WORK REQUIRED: Reproduce the records verbatim, from their first line down to and including the line that contains "6: (105, 277)".

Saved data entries
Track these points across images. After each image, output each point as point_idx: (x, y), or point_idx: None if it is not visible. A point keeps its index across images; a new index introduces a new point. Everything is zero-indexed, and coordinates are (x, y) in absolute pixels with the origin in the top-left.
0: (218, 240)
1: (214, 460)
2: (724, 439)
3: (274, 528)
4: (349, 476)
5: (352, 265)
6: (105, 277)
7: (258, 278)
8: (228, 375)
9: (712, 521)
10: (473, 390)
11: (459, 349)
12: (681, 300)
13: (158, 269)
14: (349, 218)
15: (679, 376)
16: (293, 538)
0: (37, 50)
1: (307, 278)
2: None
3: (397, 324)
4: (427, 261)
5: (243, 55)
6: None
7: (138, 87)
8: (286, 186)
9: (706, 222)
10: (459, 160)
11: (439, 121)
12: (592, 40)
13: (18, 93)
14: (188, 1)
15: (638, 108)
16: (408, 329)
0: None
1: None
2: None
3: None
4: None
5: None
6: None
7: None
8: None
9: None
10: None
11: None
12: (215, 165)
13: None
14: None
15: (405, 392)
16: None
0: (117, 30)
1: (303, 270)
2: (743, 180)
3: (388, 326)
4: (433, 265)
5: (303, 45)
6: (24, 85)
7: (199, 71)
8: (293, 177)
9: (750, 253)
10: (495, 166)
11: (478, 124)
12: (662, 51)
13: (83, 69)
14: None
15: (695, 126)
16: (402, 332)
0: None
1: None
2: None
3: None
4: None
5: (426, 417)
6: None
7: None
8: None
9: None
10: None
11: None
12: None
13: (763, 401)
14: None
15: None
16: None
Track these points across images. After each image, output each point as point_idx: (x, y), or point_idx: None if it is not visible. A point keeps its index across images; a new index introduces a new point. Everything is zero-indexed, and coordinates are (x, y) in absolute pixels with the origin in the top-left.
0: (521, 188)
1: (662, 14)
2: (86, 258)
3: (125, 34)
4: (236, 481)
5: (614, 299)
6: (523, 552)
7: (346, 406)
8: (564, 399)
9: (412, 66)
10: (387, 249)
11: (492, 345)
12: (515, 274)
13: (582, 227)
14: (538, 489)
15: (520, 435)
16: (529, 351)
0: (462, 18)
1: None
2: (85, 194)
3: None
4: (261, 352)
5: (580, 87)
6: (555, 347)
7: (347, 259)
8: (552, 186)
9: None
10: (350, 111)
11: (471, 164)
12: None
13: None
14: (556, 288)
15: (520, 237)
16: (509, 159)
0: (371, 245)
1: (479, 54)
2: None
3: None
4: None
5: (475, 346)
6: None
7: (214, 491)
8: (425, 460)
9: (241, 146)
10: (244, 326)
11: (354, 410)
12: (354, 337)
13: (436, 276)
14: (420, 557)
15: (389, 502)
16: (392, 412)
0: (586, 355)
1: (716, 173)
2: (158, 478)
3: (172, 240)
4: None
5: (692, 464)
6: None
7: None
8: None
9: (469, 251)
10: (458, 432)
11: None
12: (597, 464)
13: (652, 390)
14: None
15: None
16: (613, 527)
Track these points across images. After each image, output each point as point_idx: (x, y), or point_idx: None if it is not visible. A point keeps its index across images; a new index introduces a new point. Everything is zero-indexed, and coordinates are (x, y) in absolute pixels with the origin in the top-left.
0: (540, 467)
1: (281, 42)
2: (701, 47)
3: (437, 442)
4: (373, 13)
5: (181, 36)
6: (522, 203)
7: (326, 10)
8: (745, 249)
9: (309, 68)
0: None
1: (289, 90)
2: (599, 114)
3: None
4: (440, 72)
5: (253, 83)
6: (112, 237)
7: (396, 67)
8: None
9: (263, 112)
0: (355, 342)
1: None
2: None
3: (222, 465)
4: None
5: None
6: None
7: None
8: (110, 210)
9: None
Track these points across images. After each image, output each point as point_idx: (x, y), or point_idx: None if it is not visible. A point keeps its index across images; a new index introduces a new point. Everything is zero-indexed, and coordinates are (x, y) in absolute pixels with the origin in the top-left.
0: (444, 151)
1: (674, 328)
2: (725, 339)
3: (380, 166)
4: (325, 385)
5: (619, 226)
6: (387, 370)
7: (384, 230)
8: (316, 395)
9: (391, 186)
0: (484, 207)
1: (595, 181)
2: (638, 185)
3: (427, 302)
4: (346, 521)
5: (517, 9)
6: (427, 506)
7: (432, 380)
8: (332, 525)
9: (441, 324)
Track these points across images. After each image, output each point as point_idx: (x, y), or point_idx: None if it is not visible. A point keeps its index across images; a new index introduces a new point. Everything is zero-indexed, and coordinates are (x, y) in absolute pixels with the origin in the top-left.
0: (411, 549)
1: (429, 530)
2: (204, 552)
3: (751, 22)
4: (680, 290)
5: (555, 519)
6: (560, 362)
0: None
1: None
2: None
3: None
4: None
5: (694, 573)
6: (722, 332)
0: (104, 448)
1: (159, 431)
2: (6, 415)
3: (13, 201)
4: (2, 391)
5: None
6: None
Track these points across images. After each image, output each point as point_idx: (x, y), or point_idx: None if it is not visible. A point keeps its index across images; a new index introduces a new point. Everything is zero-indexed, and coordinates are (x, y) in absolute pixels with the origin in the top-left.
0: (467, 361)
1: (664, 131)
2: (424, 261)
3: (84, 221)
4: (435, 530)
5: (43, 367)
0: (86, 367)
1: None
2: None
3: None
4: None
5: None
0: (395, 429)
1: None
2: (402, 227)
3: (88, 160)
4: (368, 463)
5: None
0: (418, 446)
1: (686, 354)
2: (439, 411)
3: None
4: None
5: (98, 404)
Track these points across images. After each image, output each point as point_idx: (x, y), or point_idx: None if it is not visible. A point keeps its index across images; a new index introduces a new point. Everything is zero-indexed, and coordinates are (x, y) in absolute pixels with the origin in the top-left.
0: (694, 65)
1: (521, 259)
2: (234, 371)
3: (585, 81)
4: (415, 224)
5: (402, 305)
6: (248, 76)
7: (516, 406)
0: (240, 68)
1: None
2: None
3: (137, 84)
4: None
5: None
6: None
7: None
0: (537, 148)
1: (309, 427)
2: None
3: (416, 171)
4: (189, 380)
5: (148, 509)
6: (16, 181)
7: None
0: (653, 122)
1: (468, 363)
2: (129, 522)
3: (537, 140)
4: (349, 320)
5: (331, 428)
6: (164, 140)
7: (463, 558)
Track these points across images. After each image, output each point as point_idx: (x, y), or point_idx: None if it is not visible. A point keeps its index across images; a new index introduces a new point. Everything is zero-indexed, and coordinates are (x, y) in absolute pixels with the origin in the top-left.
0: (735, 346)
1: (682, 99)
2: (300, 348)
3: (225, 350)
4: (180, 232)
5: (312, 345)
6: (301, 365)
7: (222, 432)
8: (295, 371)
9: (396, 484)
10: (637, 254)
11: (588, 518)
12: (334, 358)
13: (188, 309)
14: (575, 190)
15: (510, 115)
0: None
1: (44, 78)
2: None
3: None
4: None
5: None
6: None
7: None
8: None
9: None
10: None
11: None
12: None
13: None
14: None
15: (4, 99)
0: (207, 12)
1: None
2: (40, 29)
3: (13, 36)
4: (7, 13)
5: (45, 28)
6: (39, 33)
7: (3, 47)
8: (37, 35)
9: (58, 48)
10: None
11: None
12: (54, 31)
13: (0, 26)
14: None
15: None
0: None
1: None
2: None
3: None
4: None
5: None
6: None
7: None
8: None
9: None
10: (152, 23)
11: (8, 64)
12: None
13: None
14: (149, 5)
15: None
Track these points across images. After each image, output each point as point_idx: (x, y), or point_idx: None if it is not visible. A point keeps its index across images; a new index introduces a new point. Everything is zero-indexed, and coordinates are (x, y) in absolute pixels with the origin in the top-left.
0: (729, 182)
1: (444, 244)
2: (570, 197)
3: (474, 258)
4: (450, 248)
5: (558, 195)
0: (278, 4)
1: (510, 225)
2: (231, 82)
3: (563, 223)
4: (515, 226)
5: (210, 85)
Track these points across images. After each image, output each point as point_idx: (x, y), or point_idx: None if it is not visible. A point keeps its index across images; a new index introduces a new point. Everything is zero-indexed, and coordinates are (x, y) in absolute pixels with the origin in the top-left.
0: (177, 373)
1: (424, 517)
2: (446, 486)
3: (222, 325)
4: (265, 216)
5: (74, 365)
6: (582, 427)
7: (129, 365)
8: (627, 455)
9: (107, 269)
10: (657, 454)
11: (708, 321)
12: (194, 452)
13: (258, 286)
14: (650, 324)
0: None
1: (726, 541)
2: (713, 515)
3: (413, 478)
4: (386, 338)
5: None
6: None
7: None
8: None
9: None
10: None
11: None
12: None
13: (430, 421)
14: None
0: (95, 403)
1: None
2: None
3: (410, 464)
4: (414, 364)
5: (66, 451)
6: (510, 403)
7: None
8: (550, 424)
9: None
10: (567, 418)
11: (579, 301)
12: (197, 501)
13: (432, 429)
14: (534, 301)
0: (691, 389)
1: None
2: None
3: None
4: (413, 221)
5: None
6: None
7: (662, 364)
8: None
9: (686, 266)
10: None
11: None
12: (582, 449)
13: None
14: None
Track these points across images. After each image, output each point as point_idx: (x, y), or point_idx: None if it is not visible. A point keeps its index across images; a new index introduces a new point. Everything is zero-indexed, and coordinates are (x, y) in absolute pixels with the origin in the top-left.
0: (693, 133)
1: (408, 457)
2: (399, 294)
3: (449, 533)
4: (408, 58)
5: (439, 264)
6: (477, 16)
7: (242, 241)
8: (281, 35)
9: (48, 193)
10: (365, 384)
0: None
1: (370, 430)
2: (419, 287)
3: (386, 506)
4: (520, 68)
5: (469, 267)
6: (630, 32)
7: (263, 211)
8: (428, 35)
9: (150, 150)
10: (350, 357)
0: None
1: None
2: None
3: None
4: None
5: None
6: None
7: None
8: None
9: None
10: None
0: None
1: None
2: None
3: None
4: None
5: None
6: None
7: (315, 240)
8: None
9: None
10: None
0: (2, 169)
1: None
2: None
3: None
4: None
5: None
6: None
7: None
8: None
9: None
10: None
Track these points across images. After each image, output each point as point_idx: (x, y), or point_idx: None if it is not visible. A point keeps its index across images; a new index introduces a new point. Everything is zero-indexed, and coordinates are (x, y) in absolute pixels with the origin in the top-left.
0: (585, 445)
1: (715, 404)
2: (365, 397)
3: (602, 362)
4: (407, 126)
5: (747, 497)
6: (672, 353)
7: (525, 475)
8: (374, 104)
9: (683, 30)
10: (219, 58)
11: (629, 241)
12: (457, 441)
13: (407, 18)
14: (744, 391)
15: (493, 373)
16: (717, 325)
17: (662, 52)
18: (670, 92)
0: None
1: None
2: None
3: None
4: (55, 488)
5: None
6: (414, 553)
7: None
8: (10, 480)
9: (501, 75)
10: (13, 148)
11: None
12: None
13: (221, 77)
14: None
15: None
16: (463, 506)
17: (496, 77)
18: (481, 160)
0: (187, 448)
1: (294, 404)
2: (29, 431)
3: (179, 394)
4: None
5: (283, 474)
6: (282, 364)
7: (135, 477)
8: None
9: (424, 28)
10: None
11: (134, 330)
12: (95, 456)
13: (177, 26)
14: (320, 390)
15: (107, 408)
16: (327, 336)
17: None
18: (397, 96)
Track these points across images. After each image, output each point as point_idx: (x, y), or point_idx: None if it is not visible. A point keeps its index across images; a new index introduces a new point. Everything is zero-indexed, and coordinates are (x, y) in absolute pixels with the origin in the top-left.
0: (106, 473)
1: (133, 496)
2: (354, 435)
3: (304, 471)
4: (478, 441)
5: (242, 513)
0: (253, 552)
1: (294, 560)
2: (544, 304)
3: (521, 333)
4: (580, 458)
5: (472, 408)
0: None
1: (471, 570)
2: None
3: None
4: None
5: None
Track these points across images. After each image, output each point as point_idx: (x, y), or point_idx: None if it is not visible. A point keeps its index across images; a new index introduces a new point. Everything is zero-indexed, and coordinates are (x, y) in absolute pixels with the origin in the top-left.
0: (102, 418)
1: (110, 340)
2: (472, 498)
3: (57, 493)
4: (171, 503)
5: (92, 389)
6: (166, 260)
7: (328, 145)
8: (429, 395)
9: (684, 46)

COMPLETE ANSWER:
Track these points across images. After each image, output each point as point_idx: (x, y), or point_idx: None if it is not visible. A point keeps its index across images; a new index introduces a new point. Everything is zero-indexed, and coordinates are (x, y) in absolute pixels with the origin in the top-left.
0: (218, 240)
1: (214, 460)
2: (724, 439)
3: (274, 528)
4: (349, 476)
5: (352, 265)
6: (105, 277)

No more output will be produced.